It’s embarrassing. I know I shouldn’t be embarrassed. No one who may be watching knows how long I’ve been pulling the trailer. As far as they know, this is my first trip out. I have nothing to be embarrassed about.

Kurt says just smile at one of the guys and he’ll help you. And that, in effect, is the whole problem. I’ve been smiling at the guys to get them to park my trailer for twelve years now, or letting Kurt drive (because he likes to drive and every time I think I should practice while he is with me, I’m too tired to insist and decide just to put my cowboy boots up on the dashboard and find a good country music channel instead) and so I’ve never really practiced.

Now I’m getting desperate. I’m thinking about letting Kelly do it. Of course, she doesn’t even have her license yet. But I’ve got a loophole. I heard there’s something called a “farmer’s license.” This is a special license for kids who aren’t old enough to get their real license yet but are needed on the farm to drive tractors and pickup trucks laden with blueberries or asparagus, a special permission for farm families who need all hands on deck, so to speak.

Or I can cowgirl up and just practice. And hang one of those Victoria’s Secret bras I got from the mall on the antenna. It couldn’t hurt.

16 comments:

Jill said...

Always love reading your stories. And in this one, I relate! When I was in New York, I had to drive a 7 passenger SUV to Connecticut with my crew of 5 and all our camera equipment. As you know, being a petite lady, the rental guy pretty much swallowed a laugh as he handed me the keys.

As badass as I like to think I am, I do get nervous driving something big and wide down the street, especially in the city. I snapped the right side mirror inwards by thinking I had enough room to go between a cab and a parked car! Luckily, no harm, no foul, but no fun!

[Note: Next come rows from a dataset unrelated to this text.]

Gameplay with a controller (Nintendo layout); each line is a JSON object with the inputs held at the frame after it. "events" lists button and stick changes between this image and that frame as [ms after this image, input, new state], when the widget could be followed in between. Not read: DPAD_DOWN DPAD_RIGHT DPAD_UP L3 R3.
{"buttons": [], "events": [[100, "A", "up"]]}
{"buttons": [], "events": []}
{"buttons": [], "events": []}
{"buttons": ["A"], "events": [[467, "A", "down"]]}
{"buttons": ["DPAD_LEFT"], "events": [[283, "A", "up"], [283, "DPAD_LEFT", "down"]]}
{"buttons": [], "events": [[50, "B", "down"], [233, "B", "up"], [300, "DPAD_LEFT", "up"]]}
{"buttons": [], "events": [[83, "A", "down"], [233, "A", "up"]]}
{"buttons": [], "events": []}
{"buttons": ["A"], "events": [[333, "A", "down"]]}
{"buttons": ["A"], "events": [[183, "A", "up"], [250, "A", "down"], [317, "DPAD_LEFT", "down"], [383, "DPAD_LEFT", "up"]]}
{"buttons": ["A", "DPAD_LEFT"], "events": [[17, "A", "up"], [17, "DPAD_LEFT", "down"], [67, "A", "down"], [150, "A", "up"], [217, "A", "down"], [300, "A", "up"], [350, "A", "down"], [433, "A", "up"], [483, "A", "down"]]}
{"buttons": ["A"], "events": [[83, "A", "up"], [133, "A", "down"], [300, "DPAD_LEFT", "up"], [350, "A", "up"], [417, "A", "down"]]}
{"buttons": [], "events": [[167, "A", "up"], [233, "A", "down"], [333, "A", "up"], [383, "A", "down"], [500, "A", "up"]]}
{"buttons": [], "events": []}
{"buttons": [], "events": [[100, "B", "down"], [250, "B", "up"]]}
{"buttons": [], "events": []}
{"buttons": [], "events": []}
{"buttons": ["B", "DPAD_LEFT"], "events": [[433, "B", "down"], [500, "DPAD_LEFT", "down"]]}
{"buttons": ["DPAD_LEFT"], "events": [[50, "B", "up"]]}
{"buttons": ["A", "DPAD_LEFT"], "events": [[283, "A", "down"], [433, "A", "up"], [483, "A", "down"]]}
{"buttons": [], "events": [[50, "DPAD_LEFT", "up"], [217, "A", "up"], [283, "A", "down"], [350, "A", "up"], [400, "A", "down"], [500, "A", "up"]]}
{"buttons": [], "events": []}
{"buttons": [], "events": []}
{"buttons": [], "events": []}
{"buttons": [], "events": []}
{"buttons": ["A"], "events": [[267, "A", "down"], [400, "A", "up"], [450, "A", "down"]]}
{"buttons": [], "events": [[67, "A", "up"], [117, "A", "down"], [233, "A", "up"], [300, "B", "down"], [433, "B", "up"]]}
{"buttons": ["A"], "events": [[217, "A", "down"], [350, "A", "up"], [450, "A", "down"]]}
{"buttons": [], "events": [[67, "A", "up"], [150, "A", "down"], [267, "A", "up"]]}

The camera on the mirror is cool, but I don't trust it. Is that really what's behind me or is that pre-recorded? Or lagging behind, or...don't know, but it's hard to trust.

I also loved how you smile and ask a guy for help. While effective and providing great relief at times, hat keeps us from learning this stuff. On the other hand, we can't be good at everything!

xoxo,
J

Grey Horse Matters said...

When I first got my trailer about 20 yrs. ago I couldn't back it up to save my life. It was always jack knifing on me. So I took it to the school parking lot on an empty day and practiced. Here's one little trick for backing up that might help:
Never look in a mirror always look over your shoulder and go slowly so you can make adjustments as needed. With any luck you won't have to bat those eyelashes anymore or hang a bra from your antenna.

Ms. Shypoke said...

I feel your pain! I completely suck at backing up.. even without a trailer..lol. I have had people coach me on backing my trailer.. and there are a couple of tricks.. including the put your hand a the bottom of the wheel thing. The other thing is to make very small adjustments and just go super slowly. Another thing you can try is to steer with your non-dominant hand.. I had a horse trainer who made me ride left handed because I had too many "habits" with my right hand.. you know.. lope, lope, lope.. head correction lope, lope lope.. head correction. I was driving my horse crazy with all the little adjustments.. When I ride lefthanded.. I only do things when I consciously have to do them.

I still rely on getting someone to park my trailer at the shows though.. or find a pull through spot.

If you are on private property.. you can have your daughter drive whatever you want.. license rules only apply to public roadways.. so you can do the straight forward driving.. and make her practice backing and parking at home.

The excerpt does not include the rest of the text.